Stored dataset items
━━━
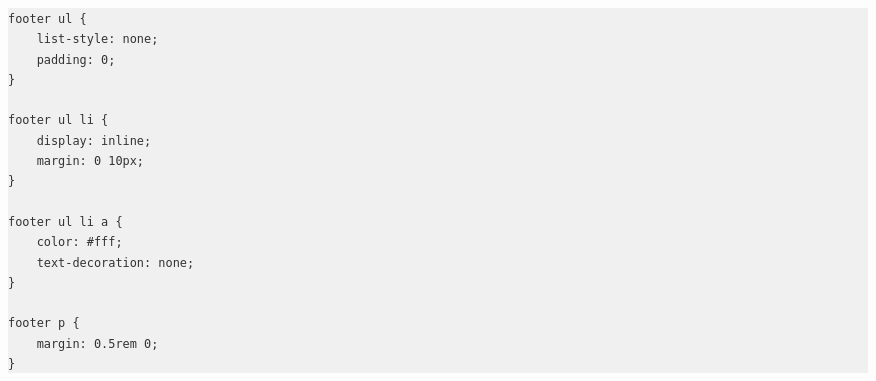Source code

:     footer ul {
        list-style: none;
        padding: 0;
    }
    
    footer ul li {
        display: inline;
        margin: 0 10px;
    }
    
    footer ul li a {
        color: #fff;
        text-decoration: none;
    }
    
    footer p {
        margin: 0.5rem 0;
    }
</style>
<style>
    body {
        font-family: 'Segoe UI', Tahoma, Geneva, Verdana, sans-serif;
        background-color: #f0f0f0;
        margin: 0;
        padding: 0;
        color: #333;
    }
    .container {
        max-width: 800px;
        margin: 20px auto;
        background: #fff;
        padding: 20px;
        border-radius: 8px;
        box-shadow: 0 2px 5px rgba(0, 0, 0, 0.1);
    }
    .header {
        text-align: center;
        border-bottom: 2px solid indianre;
        padding-bottom: 10px;
        margin-bottom: 20px;
    }
    .header h1 {
        margin: 0;
        font-size: 2.5em;
        color: firebrick;
    }
    .header p {
        margin: 5px 0;
        font-size: 1.1em;
    }
    .header a {
        color:red;
        text-decoration: none;
    }
    .header a:hover {
        text-decoration: underline;
    }
    .section {
        margin-bottom: 20px;
    }
    .section h2 {
        background: rebeccapurple;
        color: khaki;
        padding: 10px;
        border-radius: 4px;
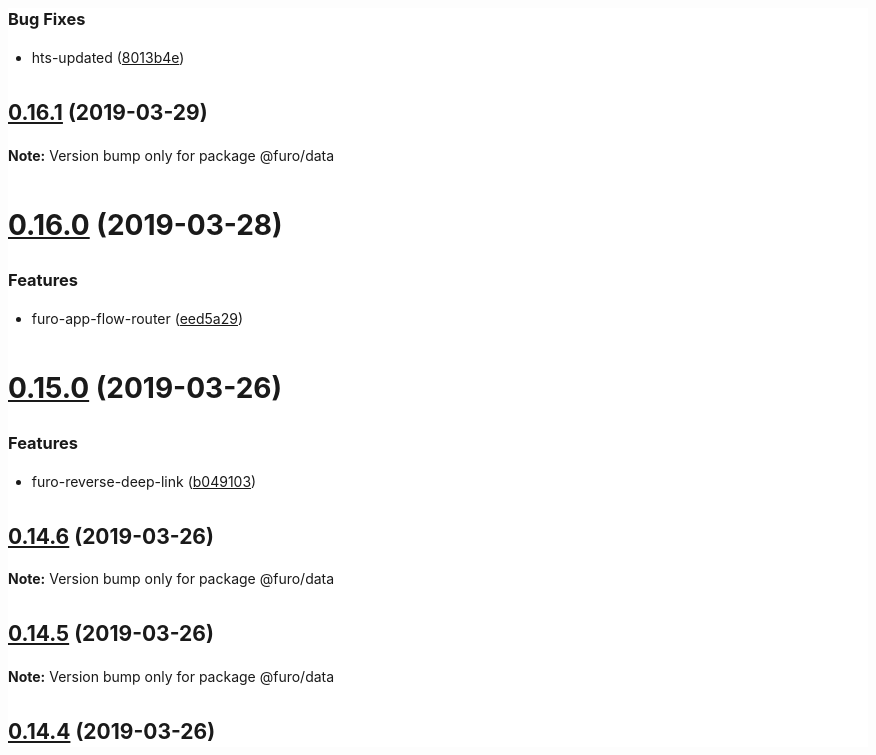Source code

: 
### Bug Fixes

* hts-updated ([8013b4e](https://github.com/veith/FuroBaseComponents/commit/8013b4e))





## [0.16.1](https://github.com/veith/FuroBaseComponents/compare/@furo/data@0.16.0...@furo/data@0.16.1) (2019-03-29)

**Note:** Version bump only for package @furo/data





# [0.16.0](https://github.com/veith/FuroBaseComponents/compare/@furo/data@0.15.0...@furo/data@0.16.0) (2019-03-28)


### Features

* furo-app-flow-router ([eed5a29](https://github.com/veith/FuroBaseComponents/commit/eed5a29))





# [0.15.0](https://github.com/veith/FuroBaseComponents/compare/@furo/data@0.14.6...@furo/data@0.15.0) (2019-03-26)


### Features

* furo-reverse-deep-link ([b049103](https://github.com/veith/FuroBaseComponents/commit/b049103))





## [0.14.6](https://github.com/veith/FuroBaseComponents/compare/@furo/data@0.14.5...@furo/data@0.14.6) (2019-03-26)

**Note:** Version bump only for package @furo/data





## [0.14.5](https://github.com/veith/FuroBaseComponents/compare/@furo/data@0.14.4...@furo/data@0.14.5) (2019-03-26)

**Note:** Version bump only for package @furo/data





## [0.14.4](https://github.com/veith/FuroBaseComponents/compare/@furo/data@0.14.3...@furo/data@0.14.4) (2019-03-26)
━━━
■ **Task prompt**:
Please edit the lines above so that "firebrick" becomes "darkred" wherever it appears, with nothing else changed. Leave the pictures out of your answer.

■ **Task response**:
Source code

:     footer ul {
        list-style: none;
        padding: 0;
    }
    
    footer ul li {
        display: inline;
        margin: 0 10px;
    }
    
    footer ul li a {
        color: #fff;
        text-decoration: none;
    }
    
    footer p {
        margin: 0.5rem 0;
    }
</style>
<style>
    body {
        font-family: 'Segoe UI', Tahoma, Geneva, Verdana, sans-serif;
        background-color: #f0f0f0;
        margin: 0;
        padding: 0;
        color: #333;
    }
    .container {
        max-width: 800px;
        margin: 20px auto;
        background: #fff;
        padding: 20px;
        border-radius: 8px;
        box-shadow: 0 2px 5px rgba(0, 0, 0, 0.1);
    }
    .header {
        text-align: center;
        border-bottom: 2px solid indianre;
        padding-bottom: 10px;
        margin-bottom: 20px;
    }
    .header h1 {
        margin: 0;
        font-size: 2.5em;
        color: darkred;
    }
    .header p {
        margin: 5px 0;
        font-size: 1.1em;
    }
    .header a {
        color:red;
        text-decoration: none;
    }
    .header a:hover {
        text-decoration: underline;
    }
    .section {
        margin-bottom: 20px;
    }
    .section h2 {
        background: rebeccapurple;
        color: khaki;
        padding: 10px;
        border-radius: 4px;
Source code

: 
### Bug Fixes

* hts-updated ([8013b4e](https://github.com/veith/FuroBaseComponents/commit/8013b4e))





## [0.16.1](https://github.com/veith/FuroBaseComponents/compare/@furo/data@0.16.0...@furo/data@0.16.1) (2019-03-29)

**Note:** Version bump only for package @furo/data





# [0.16.0](https://github.com/veith/FuroBaseComponents/compare/@furo/data@0.15.0...@furo/data@0.16.0) (2019-03-28)


### Features

* furo-app-flow-router ([eed5a29](https://github.com/veith/FuroBaseComponents/commit/eed5a29))





# [0.15.0](https://github.com/veith/FuroBaseComponents/compare/@furo/data@0.14.6...@furo/data@0.15.0) (2019-03-26)


### Features

* furo-reverse-deep-link ([b049103](https://github.com/veith/FuroBaseComponents/commit/b049103))





## [0.14.6](https://github.com/veith/FuroBaseComponents/compare/@furo/data@0.14.5...@furo/data@0.14.6) (2019-03-26)

**Note:** Version bump only for package @furo/data





## [0.14.5](https://github.com/veith/FuroBaseComponents/compare/@furo/data@0.14.4...@furo/data@0.14.5) (2019-03-26)

**Note:** Version bump only for package @furo/data





## [0.14.4](https://github.com/veith/FuroBaseComponents/compare/@furo/data@0.14.3...@furo/data@0.14.4) (2019-03-26)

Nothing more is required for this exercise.